Data supplied:
--- START ---

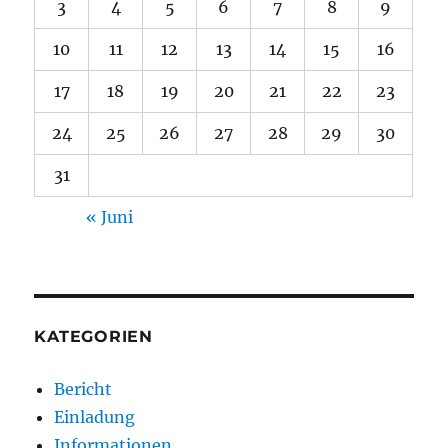
3
4
5
6
7
8
9
10
11
12
13
14
15
16
17
18
19
20
21
22
23
24
25
26
27
28
29
30
31
« Juni
KATEGORIEN
Bericht
Einladung
Informationen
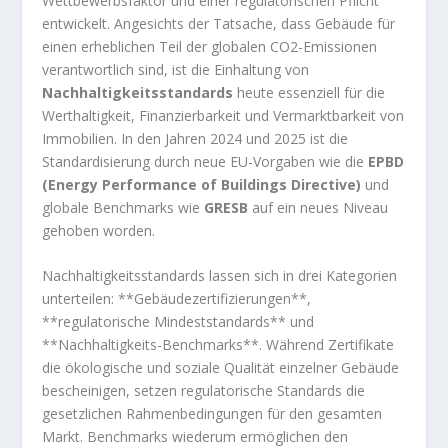
Wettbewerbsfaktor und einer regulatorischen Pflicht
entwickelt. Angesichts der Tatsache, dass Gebäude für
einen erheblichen Teil der globalen CO2-Emissionen
verantwortlich sind, ist die Einhaltung von
Nachhaltigkeitsstandards
heute essenziell für die
Werthaltigkeit, Finanzierbarkeit und Vermarktbarkeit von
Immobilien. In den Jahren 2024 und 2025 ist die
Standardisierung durch neue EU-Vorgaben wie die
EPBD
(Energy Performance of Buildings Directive)
und
globale Benchmarks wie
GRESB
auf ein neues Niveau
gehoben worden.
Nachhaltigkeitsstandards lassen sich in drei Kategorien
unterteilen: **Gebäudezertifizierungen**,
**regulatorische Mindeststandards** und
**Nachhaltigkeits-Benchmarks**. Während Zertifikate
die ökologische und soziale Qualität einzelner Gebäude
bescheinigen, setzen regulatorische Standards die
gesetzlichen Rahmenbedingungen für den gesamten
Markt. Benchmarks wiederum ermöglichen den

--- END ---

What you are asked to do: A number is the only answer here: how many lines of the material above contain "Benchmarks"?

Your solution: 3